A comparison between bottom-discontinuity numerical treatments in the DG framework

TL;DR

This paper compares five numerical methods within a third-order discontinuous Galerkin framework for simulating free-surface shallow flows over bottom steps, focusing on how they handle bottom discontinuities and preserve steady states.

Contribution

It introduces a comprehensive comparison of existing and new approaches for bottom discontinuity treatment in DG schemes, emphasizing steady state preservation in shallow flow simulations.

Findings

All methods achieve third-order accuracy in unsteady flow simulations.

Certain approaches better preserve steady states, especially in the presence of bottom steps.

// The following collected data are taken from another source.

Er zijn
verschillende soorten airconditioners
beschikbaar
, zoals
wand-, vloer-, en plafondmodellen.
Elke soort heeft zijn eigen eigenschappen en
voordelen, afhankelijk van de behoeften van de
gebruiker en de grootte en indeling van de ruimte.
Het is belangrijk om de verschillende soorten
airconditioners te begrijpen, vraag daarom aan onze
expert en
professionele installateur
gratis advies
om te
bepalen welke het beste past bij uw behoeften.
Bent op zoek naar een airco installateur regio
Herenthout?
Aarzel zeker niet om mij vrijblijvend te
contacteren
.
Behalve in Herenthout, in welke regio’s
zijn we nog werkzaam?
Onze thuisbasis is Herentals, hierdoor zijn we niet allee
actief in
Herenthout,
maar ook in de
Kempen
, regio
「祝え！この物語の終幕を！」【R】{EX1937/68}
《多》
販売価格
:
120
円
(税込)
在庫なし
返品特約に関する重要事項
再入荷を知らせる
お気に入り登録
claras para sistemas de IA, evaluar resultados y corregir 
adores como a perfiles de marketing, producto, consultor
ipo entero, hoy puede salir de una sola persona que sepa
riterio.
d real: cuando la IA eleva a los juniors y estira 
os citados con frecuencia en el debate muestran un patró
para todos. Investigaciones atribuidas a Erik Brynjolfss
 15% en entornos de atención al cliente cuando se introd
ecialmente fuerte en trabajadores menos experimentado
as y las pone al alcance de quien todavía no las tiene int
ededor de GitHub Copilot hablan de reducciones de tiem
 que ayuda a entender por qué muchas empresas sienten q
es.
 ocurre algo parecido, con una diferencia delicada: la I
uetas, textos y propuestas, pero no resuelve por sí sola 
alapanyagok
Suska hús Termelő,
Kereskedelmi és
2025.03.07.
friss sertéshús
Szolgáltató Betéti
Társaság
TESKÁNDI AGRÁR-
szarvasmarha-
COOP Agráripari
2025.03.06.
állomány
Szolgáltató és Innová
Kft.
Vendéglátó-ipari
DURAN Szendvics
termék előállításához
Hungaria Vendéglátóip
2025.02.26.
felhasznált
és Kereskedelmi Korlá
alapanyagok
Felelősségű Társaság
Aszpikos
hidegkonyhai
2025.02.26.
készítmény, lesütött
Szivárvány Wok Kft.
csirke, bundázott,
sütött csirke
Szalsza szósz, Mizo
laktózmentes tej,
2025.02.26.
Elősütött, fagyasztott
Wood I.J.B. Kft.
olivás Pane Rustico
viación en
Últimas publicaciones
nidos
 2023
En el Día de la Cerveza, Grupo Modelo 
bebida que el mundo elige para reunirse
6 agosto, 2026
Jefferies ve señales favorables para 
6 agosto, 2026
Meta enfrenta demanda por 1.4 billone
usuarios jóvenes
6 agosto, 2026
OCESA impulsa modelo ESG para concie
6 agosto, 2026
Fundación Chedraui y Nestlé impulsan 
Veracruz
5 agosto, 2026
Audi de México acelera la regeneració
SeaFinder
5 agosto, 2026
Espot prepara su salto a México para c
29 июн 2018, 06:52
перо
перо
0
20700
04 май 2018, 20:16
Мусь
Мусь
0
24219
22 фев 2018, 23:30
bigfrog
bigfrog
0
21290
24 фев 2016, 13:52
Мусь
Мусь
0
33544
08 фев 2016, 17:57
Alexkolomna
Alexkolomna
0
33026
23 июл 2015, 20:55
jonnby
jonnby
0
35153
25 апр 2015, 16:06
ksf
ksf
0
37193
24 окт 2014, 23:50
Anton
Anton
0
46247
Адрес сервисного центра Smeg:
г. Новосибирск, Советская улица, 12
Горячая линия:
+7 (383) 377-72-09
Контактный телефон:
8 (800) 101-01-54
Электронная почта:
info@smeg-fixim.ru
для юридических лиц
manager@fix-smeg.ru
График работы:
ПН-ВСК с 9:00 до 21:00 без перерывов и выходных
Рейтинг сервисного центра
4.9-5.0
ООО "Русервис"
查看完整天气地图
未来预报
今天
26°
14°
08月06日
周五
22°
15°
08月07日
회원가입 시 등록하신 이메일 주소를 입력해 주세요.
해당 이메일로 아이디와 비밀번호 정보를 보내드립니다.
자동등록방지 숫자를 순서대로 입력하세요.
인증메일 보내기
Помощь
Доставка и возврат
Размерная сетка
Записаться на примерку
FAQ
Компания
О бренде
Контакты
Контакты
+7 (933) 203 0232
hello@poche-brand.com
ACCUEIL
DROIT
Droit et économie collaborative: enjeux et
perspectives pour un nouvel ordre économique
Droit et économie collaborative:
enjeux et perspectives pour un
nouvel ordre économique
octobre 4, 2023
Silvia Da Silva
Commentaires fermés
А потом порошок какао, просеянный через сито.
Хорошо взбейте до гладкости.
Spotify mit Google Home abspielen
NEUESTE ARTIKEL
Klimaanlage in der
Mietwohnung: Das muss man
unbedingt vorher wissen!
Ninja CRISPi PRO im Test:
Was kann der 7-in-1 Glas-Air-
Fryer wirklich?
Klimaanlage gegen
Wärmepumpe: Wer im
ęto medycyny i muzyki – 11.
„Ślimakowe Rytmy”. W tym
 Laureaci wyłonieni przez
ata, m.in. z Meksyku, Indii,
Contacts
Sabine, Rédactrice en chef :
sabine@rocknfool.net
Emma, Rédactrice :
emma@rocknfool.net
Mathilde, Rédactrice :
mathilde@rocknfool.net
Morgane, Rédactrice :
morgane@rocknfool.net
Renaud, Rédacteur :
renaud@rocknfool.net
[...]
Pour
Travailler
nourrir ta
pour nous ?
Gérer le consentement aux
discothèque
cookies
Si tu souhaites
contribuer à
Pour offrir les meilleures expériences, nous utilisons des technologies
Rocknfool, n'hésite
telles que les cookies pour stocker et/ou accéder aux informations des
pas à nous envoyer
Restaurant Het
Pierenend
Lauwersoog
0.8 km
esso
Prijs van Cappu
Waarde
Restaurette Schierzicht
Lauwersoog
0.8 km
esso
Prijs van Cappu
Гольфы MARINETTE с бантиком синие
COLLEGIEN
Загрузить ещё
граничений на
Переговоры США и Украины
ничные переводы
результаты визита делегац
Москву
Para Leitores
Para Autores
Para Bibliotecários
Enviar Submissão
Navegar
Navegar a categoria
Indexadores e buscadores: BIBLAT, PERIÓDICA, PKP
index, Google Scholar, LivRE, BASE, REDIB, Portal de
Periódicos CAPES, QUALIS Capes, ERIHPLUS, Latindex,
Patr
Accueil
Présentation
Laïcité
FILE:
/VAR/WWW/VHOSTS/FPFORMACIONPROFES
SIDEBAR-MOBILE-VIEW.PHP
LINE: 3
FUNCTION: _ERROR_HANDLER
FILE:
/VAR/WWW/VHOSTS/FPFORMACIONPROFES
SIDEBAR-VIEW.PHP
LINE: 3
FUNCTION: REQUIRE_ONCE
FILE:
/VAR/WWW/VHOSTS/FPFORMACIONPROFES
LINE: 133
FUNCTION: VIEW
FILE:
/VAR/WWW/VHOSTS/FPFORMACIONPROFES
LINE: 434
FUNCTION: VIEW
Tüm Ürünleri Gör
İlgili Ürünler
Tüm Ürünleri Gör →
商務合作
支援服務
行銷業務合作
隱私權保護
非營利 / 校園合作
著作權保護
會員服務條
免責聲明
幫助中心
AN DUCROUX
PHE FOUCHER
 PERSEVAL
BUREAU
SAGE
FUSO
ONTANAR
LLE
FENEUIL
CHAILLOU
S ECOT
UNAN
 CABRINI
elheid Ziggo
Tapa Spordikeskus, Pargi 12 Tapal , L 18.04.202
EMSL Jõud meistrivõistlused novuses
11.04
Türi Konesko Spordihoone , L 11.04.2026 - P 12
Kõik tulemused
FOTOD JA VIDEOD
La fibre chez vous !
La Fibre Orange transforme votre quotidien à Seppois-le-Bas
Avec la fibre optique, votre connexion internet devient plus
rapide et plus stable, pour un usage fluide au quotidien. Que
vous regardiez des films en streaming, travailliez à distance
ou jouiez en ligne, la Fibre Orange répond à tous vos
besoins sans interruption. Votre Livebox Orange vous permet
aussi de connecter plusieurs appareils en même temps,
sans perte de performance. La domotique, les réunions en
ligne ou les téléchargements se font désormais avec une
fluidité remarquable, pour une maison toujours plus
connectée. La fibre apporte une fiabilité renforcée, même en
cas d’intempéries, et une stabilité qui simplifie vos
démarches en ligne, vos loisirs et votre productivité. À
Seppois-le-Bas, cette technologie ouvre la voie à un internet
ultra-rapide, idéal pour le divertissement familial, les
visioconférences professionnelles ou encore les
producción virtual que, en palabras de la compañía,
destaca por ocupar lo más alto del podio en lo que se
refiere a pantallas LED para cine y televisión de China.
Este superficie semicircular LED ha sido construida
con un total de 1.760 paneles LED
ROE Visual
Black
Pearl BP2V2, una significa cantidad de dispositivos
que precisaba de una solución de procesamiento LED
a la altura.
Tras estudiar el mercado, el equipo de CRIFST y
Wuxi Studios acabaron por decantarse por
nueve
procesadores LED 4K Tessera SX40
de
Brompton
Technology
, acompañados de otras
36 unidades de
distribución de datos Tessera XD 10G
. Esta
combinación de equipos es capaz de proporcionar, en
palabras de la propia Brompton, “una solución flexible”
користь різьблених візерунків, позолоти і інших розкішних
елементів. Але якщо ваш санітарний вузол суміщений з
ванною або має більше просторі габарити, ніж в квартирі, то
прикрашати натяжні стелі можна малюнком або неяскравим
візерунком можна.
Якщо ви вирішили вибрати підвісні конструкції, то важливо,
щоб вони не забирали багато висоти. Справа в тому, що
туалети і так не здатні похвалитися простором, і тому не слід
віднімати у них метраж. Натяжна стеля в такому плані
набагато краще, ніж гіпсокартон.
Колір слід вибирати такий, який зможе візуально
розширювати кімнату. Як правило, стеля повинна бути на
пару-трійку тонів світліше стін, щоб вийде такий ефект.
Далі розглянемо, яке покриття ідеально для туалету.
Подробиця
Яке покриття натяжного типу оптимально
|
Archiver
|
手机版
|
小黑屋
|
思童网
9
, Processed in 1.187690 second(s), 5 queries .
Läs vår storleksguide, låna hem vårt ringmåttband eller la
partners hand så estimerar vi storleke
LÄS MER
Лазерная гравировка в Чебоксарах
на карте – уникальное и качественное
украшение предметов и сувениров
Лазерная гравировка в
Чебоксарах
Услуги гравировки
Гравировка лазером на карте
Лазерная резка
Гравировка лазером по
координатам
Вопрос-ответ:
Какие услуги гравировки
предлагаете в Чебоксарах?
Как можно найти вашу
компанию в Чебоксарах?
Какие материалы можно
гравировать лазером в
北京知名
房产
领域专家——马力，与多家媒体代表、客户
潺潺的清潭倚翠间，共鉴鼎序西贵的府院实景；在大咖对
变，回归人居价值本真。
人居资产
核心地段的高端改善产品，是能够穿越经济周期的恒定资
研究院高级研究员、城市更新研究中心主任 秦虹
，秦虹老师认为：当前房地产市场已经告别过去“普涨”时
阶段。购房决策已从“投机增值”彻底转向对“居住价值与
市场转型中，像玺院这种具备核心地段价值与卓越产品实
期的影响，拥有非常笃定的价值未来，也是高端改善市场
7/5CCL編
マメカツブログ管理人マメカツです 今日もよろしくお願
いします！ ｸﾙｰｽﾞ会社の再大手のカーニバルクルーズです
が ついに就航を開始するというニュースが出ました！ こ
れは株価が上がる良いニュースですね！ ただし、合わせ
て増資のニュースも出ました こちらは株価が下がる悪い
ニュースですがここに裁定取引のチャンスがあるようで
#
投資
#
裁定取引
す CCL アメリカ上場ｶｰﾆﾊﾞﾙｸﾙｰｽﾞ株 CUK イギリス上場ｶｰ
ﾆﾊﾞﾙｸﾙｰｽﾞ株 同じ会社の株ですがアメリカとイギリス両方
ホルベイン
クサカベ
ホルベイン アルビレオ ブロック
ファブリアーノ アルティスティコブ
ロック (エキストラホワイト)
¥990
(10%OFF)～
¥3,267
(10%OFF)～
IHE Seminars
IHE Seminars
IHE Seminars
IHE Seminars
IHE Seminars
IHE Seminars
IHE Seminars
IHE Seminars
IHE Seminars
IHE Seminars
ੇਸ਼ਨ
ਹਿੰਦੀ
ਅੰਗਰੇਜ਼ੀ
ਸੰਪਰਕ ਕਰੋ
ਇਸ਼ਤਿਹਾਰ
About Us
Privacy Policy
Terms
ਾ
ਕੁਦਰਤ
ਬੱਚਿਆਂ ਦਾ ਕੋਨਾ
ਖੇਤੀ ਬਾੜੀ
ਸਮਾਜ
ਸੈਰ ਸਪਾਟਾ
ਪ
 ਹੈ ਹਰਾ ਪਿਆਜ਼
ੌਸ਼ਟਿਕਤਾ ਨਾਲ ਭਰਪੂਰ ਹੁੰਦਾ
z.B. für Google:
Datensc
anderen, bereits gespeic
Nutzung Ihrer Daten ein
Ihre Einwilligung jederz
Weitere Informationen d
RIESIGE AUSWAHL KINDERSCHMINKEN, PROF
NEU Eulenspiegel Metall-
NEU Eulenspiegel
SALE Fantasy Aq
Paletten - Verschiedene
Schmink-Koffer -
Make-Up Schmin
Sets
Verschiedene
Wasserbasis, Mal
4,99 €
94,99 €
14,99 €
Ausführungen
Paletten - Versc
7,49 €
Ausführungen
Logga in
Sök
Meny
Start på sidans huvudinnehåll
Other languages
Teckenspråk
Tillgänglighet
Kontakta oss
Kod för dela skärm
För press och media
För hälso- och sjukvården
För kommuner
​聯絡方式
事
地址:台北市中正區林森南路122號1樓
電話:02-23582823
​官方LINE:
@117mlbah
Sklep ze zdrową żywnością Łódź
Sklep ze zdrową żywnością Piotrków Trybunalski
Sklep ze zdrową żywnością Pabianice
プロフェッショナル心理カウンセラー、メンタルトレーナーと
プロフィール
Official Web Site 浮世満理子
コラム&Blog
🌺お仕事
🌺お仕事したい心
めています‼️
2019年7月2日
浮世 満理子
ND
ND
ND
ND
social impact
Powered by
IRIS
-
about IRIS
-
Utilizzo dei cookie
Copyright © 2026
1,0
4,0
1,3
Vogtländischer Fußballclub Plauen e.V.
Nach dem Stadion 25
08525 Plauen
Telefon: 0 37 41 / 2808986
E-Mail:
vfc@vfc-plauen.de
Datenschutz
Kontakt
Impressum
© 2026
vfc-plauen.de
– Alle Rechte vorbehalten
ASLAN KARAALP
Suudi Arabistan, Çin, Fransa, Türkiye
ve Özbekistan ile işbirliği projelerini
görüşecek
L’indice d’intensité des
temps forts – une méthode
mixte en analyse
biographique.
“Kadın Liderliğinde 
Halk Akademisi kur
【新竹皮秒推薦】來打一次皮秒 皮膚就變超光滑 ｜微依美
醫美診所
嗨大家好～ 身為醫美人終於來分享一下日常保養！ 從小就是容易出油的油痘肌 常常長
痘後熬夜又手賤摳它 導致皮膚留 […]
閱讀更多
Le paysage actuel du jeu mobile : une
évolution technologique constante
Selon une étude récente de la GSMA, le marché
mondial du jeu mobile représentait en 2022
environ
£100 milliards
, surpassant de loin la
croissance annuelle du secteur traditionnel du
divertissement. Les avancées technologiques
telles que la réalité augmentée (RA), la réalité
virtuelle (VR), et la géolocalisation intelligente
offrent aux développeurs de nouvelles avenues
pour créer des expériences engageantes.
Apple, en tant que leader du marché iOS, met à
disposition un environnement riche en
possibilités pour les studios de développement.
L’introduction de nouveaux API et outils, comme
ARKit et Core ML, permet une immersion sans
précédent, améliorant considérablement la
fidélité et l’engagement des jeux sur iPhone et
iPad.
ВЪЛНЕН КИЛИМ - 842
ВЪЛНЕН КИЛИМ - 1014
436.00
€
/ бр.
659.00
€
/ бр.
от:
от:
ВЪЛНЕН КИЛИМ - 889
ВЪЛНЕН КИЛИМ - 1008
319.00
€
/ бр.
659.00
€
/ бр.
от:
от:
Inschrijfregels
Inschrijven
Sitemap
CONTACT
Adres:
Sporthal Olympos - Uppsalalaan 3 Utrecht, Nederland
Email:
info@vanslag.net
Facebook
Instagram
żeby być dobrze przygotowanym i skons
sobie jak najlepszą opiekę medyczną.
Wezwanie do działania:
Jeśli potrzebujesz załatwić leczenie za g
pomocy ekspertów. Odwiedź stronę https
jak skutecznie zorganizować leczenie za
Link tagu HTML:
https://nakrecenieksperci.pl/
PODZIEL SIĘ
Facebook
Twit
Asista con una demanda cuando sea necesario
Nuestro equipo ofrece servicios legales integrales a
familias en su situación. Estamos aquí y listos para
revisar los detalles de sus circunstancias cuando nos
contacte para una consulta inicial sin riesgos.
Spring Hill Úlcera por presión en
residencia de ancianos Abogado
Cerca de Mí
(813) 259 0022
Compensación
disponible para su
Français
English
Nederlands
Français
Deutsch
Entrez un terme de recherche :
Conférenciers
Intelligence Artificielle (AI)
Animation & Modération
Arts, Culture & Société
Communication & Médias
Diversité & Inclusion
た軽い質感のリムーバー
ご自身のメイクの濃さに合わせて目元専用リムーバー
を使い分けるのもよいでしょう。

The new approach shows promising results for moving-water steady states.

Abstract

In this work, using a unified framework consisting of third-order accurate discontinuous Galerkin schemes, we perform a comparison between five different numerical approaches to the free-surface shallow flow simulation on bottom steps. Together with the study of the overall impact that such techniques have on the numerical models, we highlight the role that the treatment of bottom discontinuities plays in the preservation of specific asymptotic conditions. In particular, we consider three widespread approaches that perform well if the motionless steady state has to be preserved and two approaches (one previously conceived by the first two authors and one original) which are also promising for the preservation of a moving-water steady state. Several one-dimensional test cases are used to verify the third-order accuracy of the models in simulating an unsteady flow, the behavior of the models for a quiescent flow in the cases of both continuous and discontinuous bottom, and the good resolution properties of the schemes. Moreover, specific test cases are introduced to show the behavior of the different approaches when a bottom step interacts with both steady and unsteady moving flows.